Question

Hello Everyone! First of all, thanks to Markus for the great book, I have never encountered such an simple explanation of all these SQL concepts.

I am still reading the book and the questions emerge one by one. Here are some of them:

My setup: Postgres, 1000000 rows:

INSERT INTO index_test(id,last_modified,value,item_type, text)
SELECT *
     , now()
     , floor(random()*10)
     , md5(random()::text)
     , md5(random()::text)
  FROM generate_series(1,1000000);

As you see, 'value' column has small distribution, while all item_type values seem to be different.

1) I cannot get what db is doing when looking for some predicate which is not indexed:

it takes the whole row, compares, stores the row if matches?
it just fetches the column we need to compare and stores the rowId of matching rows?
it takes the column which needs to compare and then, if necessary, fetches the columns it needs to return?
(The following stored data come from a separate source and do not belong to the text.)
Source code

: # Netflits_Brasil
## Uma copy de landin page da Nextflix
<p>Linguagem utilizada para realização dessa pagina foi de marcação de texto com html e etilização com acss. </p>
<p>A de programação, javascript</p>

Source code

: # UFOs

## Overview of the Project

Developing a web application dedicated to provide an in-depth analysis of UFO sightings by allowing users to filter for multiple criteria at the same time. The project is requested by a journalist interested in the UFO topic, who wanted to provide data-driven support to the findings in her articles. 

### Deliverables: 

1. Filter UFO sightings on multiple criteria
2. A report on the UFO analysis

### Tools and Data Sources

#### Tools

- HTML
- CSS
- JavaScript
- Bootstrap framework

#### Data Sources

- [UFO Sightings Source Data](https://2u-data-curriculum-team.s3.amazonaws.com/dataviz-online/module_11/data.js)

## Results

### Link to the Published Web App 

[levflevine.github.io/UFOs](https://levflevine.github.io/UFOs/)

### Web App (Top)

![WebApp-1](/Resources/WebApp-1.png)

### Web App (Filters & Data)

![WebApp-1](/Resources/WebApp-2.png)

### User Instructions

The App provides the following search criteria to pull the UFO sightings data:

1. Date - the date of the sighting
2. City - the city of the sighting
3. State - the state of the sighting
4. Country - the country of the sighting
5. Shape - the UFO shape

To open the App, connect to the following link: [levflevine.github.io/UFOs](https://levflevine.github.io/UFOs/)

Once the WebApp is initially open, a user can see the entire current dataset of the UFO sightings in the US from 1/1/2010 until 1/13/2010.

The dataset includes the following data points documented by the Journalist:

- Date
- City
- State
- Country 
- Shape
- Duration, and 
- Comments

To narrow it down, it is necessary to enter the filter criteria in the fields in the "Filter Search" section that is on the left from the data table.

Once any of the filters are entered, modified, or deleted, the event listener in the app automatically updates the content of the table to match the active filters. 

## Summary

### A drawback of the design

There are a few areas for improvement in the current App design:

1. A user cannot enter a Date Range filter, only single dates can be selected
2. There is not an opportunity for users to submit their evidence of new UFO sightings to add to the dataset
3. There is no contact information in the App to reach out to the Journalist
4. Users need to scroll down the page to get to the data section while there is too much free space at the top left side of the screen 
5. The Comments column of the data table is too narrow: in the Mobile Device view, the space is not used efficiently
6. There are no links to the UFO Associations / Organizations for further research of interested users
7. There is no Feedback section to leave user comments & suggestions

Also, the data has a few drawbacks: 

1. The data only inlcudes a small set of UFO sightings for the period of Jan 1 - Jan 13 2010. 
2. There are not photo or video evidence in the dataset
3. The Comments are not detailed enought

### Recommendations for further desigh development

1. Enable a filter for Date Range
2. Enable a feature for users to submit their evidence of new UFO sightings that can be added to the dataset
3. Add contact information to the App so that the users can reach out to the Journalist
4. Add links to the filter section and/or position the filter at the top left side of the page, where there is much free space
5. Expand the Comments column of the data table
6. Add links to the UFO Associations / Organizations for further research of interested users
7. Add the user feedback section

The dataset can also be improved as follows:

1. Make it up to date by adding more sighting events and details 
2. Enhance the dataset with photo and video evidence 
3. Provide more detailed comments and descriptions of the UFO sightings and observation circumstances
So, a good advice is to index all the fields we need to return from query if such an index is not slowering down the insertions too much?

2) Here are my considerations about Hash Joins: Hash table search is o(n) and when using the nested loops for inner join the second table search can be log(n) if the table is correspondingly indexed. So the nested loops algorithm is theoretically faster, but the difference emerges because we can load hash table into memory. If we could load one or both tables into memory - the nested algorithm would be faster. Am I right? Who decides whether we load the whole table into memory? Who decides to enable hash join or not? Can you provide me with an example of use-case for hash joins?

Accepted Answer

Usually, databases store all columns of a row together. There is no simple way to fetch just one column from many rows without reading the other rows (unless you have an index for that).

So, if you do something that is not supported by an index the DB will do a full table scan (Seq Scan in PostgreSQL) and checks for the predicates.

Regarding Hash-join: I seems your O(n) notation compares apples to oranges. When using the Big-O notation you have to be careful to know what "n" stands for. If you say "n" is one index-tree traversal for a nested loops join but also say "n" is one hash-value lookup, then both would look like equally performant. However, on index-tree traversal for a nested loops join needs many steps to traverse the tree--some of them cached, others not. On the other hand, the "n" for the hash join just needs one access which is always cached.

The book has an example for a hash join: http://use-the-index-luke.com/sql/join/hash-join-partial-objects Let me know if there is anything unclear in this example.

To know when to use a hash join the optimizer does a cost estimation for all varianants (hash join, nested loops and possible also sort/merge join) and finally selects the one with the smallest cost estimation.